Gökçeoğlu, 6 Şubat’taki depremlerden sonra bölgede büyük deformasyonların olduğunu, bu deformasyonların bölgenin çevresindeki irili, ufaklı pek çok fayı zorladığını ve stres transferi yaptığını dile getirerek, sözlerini şöyle sürdürdü:
“Bölgede şu fay kırılacak, bu fayda stres transferi oldu demek, mevcut bilgiyle mümkün gözükmüyor. Adana’nın içinden geçen bir fay yok fakat çevresinde çok sayıda aktif fay var. Adana’nın en büyük talihsizliği bu faylardan ziyade zemin şartlarının oldukça kötü olması, alüvyon havza üzerine şehrin kurulması dolayısıyla Adana, depremleri uzakta da olsa çok şiddetli hissediyor.”
Gökçeoğlu, bu depremlerin vatandaşı korkuttuğunu ama iyi mühendislik hizmeti almış yapıların, depremde can ve mal güvenliğini tehdit etmediğini söyledi.
‘Bingöl Yedisu fayında bir deprem beklentimiz var’
Bu büyüklükte bir depremin daha büyük bir depremi tetiklemesinin mümkün gözükmediğini ifade eden Gökçeoğlu, ancak Türkiye sınırları içerisinde 550’den fazla tanımlanmış bilinen aktif fayın olduğunu, 6 büyüklüğünde deprem üretecek bilinmeyen faylarla yaklaşık 700 fay bulunduğunu belirtti.
Gökçeoğlu, bu fayların zaman zaman deprem üretmesinin ve kırılmasının son derece doğal olduğuna işaret ederek, şöyle konuştu:
“Adana Kozan depremi oldukça büyük bir deprem olsaydı, nereleri tetikleyebilir diye konuşmamız mümkün olurdu. Ama şu anda bunun üzerinde durmaya gerek yok. Ancak Bingöl civarındaki Yedisu fayının ömrünü tamamladığına dikkat çekmek isterim. Burada bir deprem beklentimiz var. İstanbul ve Marmara Bölgesini etkileyecek bir deprem beklentimiz var. Ege Bölgesi’nde İzmir’i etkileyecek bir deprem beklentimiz var. Bunun dışındakiler çok da iyi çalışılmamış, detayı bilinmeyen depremlerdir.”
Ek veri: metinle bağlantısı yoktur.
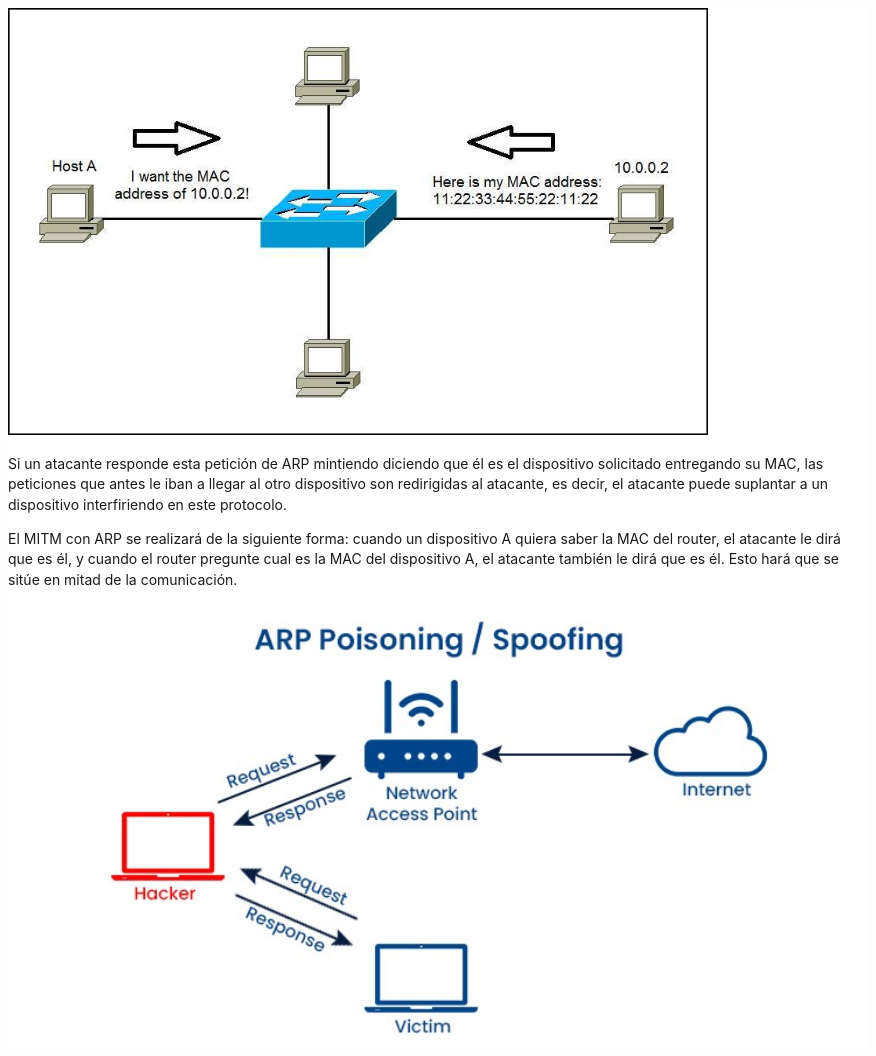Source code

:   <img src="/assets/images/phishing/ARP.jpg" width="700"/>
</center>

<br>

Si un atacante responde esta petición de ARP mintiendo diciendo que él es el dispositivo solicitado entregando su MAC, las peticiones que antes le iban a llegar al otro dispositivo son redirigidas al atacante, es decir, el atacante puede suplantar a un dispositivo interfiriendo en este protocolo.

El MITM con ARP se realizará de la siguiente forma: cuando un dispositivo A quiera saber la MAC del router, el atacante le dirá que es él, y cuando el router pregunte cual es la MAC del dispositivo A, el atacante también le dirá que es él. Esto hará que se sitúe en mitad de la comunicación.

<center>
  <img src="/assets/images/phishing/ARP-poisoning.jpeg" width="700"/>
</center>
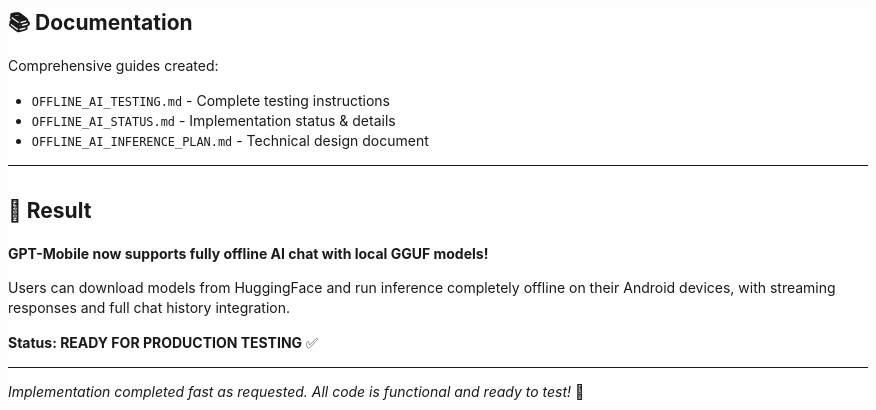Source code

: 
## 📚 Documentation

Comprehensive guides created:

- `OFFLINE_AI_TESTING.md` - Complete testing instructions
- `OFFLINE_AI_STATUS.md` - Implementation status & details
- `OFFLINE_AI_INFERENCE_PLAN.md` - Technical design document

---

## 🎉 Result

**GPT-Mobile now supports fully offline AI chat with local GGUF models!**

Users can download models from HuggingFace and run inference completely offline on their Android devices, with streaming responses and full chat history integration.

**Status: READY FOR PRODUCTION TESTING** ✅

---

*Implementation completed fast as requested. All code is functional and ready to test!* 🚀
‘Kaya düşmesi tehlikesi var’
Bölgenin dağlık olduğuna, sosyal medyada “yamaçlarda birtakım tozların kalkması, ortalıkta toz bulutlarının oluşmasına” ilişkin görüntülerin dolaştığına dikkati çeken Gökçeoğlu, bunun dağlık bölgelerde biriken kuru molozların hareket etmesinden kaynaklandığını söyledi.
Gökçeoğlu, “Bölgede çok ciddi kaya düşmesi tehlikesi var. Özellikle seyir halindeki araçların dağlık yollarda hareket ederken oldukça yavaş gitmelerini tavsiye ediyorum. Son tavsiye olarak da hasarlı binalardan uzak durulmasını öneriyorum.” dedi.
‘Ülkemizde 3-4 yılda bir ciddi büyüklükte depremler oluyor’
Bölgede iyi mühendislik hizmetlerinden yararlandırılması durumunda depremlerin en az hasarla atlatılabileceğini ifade eden Gökçeoğlu, şunları kaydetti:
“Mühendislik hizmetlerinin iyi şekilde kullanılmaması sonucu her depremde ülke gündemi başka yere gidiyor. Ülkemizde 3-4 yılda bir ciddi büyüklükte depremler oluyor. Ara zamanlarda da yine hatırı sayılır, orta büyüklükte yani 5-6 büyüklüğünde depremler gerçekleşiyor. Can ve mal güvenliğimiz ve ülke ekonomisi açısından belediyelerin hükümetle el ele vererek sorunu çözmesinde fayda var.”